### Exercise instructions
In the listing below, locate the lines that hold the string "Internacional". Copy those lines.

### Records for this exercise
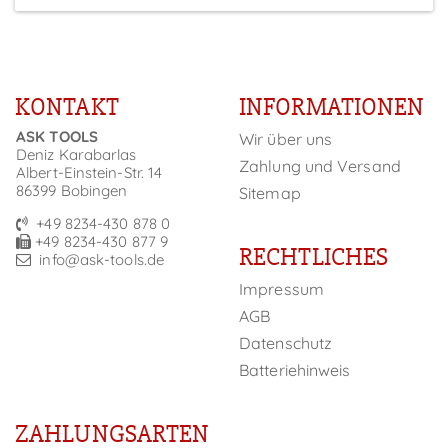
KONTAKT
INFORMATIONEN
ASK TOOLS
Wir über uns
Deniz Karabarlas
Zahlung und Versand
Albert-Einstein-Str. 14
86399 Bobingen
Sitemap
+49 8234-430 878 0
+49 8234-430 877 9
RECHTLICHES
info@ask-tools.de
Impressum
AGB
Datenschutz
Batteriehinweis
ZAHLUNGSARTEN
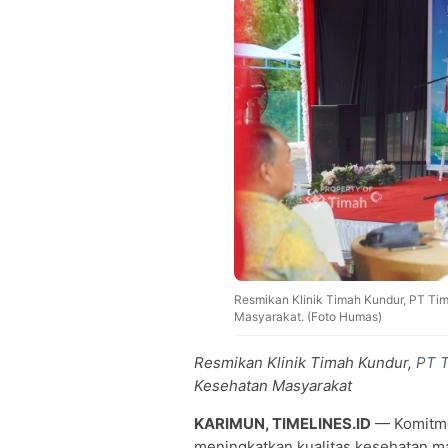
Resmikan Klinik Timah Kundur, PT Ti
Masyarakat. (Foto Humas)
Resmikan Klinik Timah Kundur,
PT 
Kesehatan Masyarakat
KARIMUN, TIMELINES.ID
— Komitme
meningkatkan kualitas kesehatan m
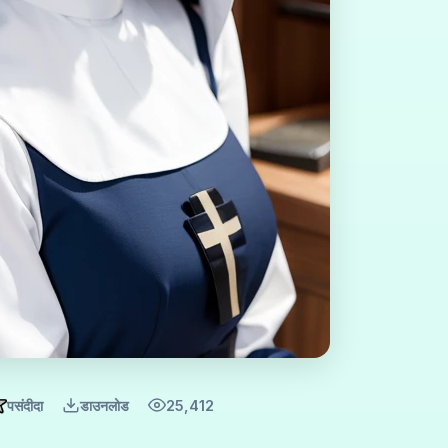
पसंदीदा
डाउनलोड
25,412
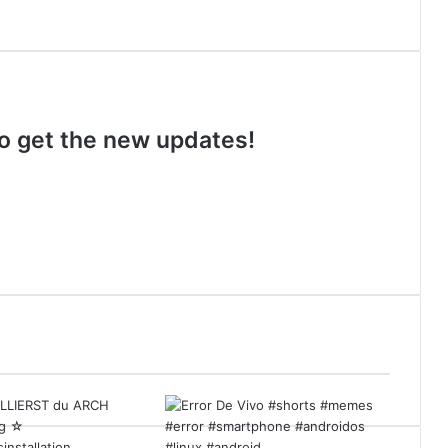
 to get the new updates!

--

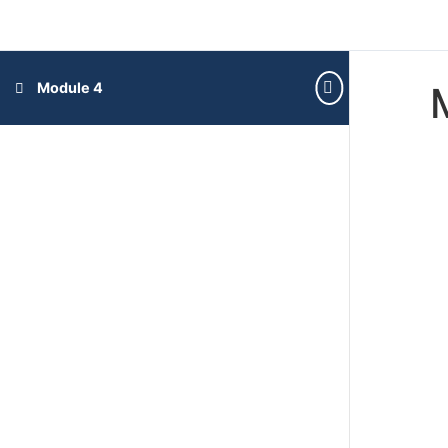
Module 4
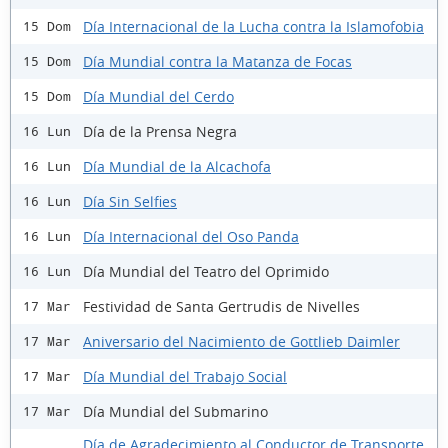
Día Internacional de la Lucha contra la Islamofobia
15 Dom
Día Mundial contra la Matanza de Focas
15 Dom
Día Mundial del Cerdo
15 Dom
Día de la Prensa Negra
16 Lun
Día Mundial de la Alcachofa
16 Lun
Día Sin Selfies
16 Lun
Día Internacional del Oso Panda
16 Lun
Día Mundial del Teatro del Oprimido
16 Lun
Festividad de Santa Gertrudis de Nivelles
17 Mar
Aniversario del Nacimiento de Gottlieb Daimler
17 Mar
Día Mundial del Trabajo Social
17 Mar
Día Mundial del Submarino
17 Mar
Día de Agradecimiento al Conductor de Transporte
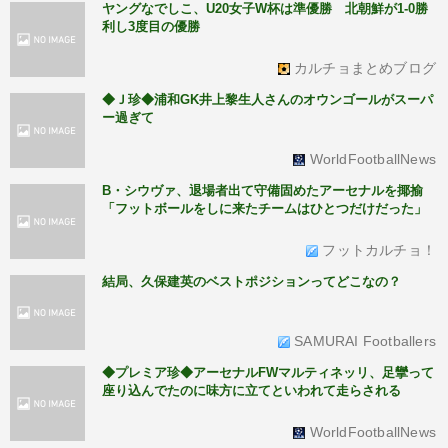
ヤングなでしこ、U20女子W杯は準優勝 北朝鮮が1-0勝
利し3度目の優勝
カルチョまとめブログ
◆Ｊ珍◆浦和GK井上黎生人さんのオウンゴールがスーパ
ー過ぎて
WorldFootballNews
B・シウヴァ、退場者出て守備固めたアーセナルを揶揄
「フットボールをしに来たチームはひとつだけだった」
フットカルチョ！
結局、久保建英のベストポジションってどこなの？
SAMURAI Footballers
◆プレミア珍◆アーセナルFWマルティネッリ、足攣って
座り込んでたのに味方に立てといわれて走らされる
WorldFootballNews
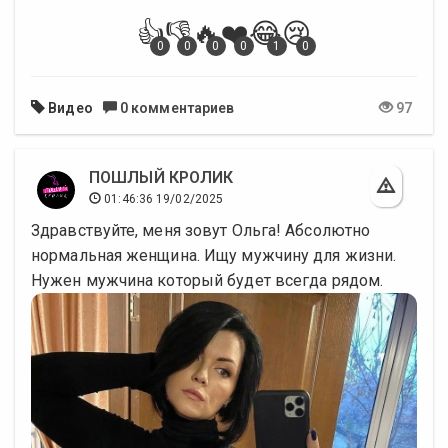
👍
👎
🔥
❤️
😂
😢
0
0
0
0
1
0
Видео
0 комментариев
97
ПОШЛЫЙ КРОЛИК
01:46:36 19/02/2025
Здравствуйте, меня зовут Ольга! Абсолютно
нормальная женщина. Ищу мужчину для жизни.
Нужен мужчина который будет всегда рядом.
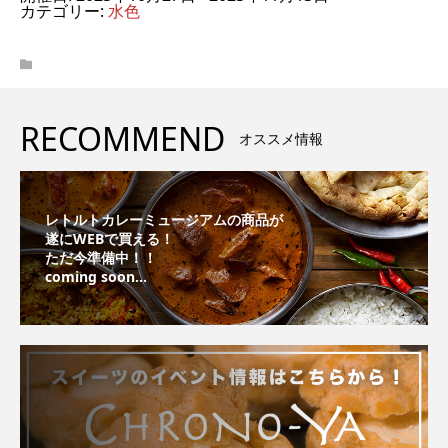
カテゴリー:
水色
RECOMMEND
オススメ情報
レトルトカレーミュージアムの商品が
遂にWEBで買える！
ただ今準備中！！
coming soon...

### Answer to this task
Día Internacional de la Lucha contra la Islamofobia
Día Internacional del Oso Panda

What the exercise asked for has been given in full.